*WORK REQUEST:*
Reproduce the records word for word, starting from the first line and ending with the line containing "Copyright Form", with both of those lines included.

***

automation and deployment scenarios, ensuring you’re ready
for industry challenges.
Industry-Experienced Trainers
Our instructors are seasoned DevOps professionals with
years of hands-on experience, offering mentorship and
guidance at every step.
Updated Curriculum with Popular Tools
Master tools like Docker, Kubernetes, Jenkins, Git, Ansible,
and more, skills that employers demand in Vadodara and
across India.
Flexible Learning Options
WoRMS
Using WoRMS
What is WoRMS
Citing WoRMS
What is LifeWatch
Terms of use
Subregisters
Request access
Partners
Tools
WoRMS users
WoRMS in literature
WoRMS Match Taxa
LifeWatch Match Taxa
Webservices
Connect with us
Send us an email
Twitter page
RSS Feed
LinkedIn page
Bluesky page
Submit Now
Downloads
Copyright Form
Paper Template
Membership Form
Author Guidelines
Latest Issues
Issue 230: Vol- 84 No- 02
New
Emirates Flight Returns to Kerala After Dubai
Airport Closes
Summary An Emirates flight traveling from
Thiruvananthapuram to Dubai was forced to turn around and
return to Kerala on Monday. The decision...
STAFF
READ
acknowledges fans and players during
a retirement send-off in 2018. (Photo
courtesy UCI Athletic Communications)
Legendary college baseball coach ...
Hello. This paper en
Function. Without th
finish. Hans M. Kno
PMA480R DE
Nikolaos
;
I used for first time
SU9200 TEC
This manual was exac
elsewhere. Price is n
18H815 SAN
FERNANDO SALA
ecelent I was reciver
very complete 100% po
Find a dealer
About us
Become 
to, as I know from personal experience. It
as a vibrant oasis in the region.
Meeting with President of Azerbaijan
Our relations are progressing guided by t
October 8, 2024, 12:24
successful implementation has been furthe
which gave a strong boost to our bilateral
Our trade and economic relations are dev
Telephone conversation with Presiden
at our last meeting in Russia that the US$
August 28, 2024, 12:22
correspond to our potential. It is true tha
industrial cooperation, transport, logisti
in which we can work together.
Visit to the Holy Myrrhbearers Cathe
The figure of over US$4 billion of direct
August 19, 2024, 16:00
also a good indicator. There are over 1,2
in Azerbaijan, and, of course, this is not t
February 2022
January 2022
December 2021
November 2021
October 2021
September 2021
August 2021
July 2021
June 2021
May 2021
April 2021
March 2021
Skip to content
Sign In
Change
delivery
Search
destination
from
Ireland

***

*RESULT OF THIS EXERCISE:*
automation and deployment scenarios, ensuring you’re ready
for industry challenges.
Industry-Experienced Trainers
Our instructors are seasoned DevOps professionals with
years of hands-on experience, offering mentorship and
guidance at every step.
Updated Curriculum with Popular Tools
Master tools like Docker, Kubernetes, Jenkins, Git, Ansible,
and more, skills that employers demand in Vadodara and
across India.
Flexible Learning Options
WoRMS
Using WoRMS
What is WoRMS
Citing WoRMS
What is LifeWatch
Terms of use
Subregisters
Request access
Partners
Tools
WoRMS users
WoRMS in literature
WoRMS Match Taxa
LifeWatch Match Taxa
Webservices
Connect with us
Send us an email
Twitter page
RSS Feed
LinkedIn page
Bluesky page
Submit Now
Downloads
Copyright Form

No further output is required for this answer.